Table 2 Tumorigenicity of lung adenocarcinoma in Tg-SPC-SFN+/− mice

Surprisingly, two of seven Tg-SPC-SFN+/− mice (28.6 %) developed tumors even though they were not administered NNK (Table 2, Fig. 2e). These results indicate that SFN facilitates not only tumor progression but also tumor initiation, and that it works as an oncogene. Soda et al. found that 100 % of Tg-EML4-ALK mice developed hundreds of adenocarcinoma nodules in both lungs within a few weeks after birth [12]. Although the oncogenic activity of SFN is weaker than that of EML4-ALK fusion kinase, SFN also appears to have the potential to initiate lung adenocarcinoma.

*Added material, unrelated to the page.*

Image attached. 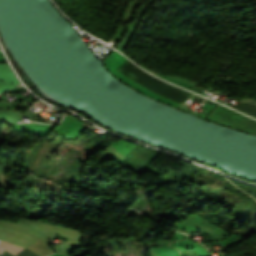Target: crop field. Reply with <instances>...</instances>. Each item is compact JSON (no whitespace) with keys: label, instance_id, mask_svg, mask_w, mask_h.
<instances>
[{"label":"crop field","instance_id":"1","mask_svg":"<svg viewBox=\"0 0 256 256\" xmlns=\"http://www.w3.org/2000/svg\"><path fill=\"white\" fill-rule=\"evenodd\" d=\"M0 247L4 248L5 250H7L15 255L24 249L19 246L13 245L11 243L3 242V241H0Z\"/></svg>","mask_w":256,"mask_h":256},{"label":"crop field","instance_id":"2","mask_svg":"<svg viewBox=\"0 0 256 256\" xmlns=\"http://www.w3.org/2000/svg\"><path fill=\"white\" fill-rule=\"evenodd\" d=\"M2 253V250L0 249V254Z\"/></svg>","mask_w":256,"mask_h":256}]
</instances>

A number of driver oncogenes have been reported, and many patients with lung adenocarcinoma are treated using various drugs targeting these oncogenes. Although these targeting drugs are initially effective, most cancers develop tolerance to them [13]. This phenomenon can be explained by complex alterations of oncogenes and anti-oncogenes in lung adenocarcinoma at the advanced stage [14]. However, according to the multistep carcinogenesis of lung adenocarcinoma [15], the number of such driver oncogenes in early-stage lung adenocarcinoma is expected to be limited, and SFN overexpression is one of the candidates suggested playing an important role in forced cell proliferation. During the course of slow but steady cell proliferation, tumor cells acquire several crucial gene alterations such as ALK translocation, p53 mutation and EGFR amplification. In the present study, we demonstrated that SFN is an oncogenic factor playing a role in the initiation and progression of early lung adenocarcinoma. Since alteration of SFN is observed in most lung adenocarcinomas, even AIS and minimally invasive adenocarcinoma, targeted therapy to block SFN might be a new treatment strategy for patients with early-stage lung adenocarcinoma. Although the mechanism underlying the function of SFN in lung adenocarcinoma progression has not been proved, further analysis of the molecular network of SFN in lung tumor cells is required.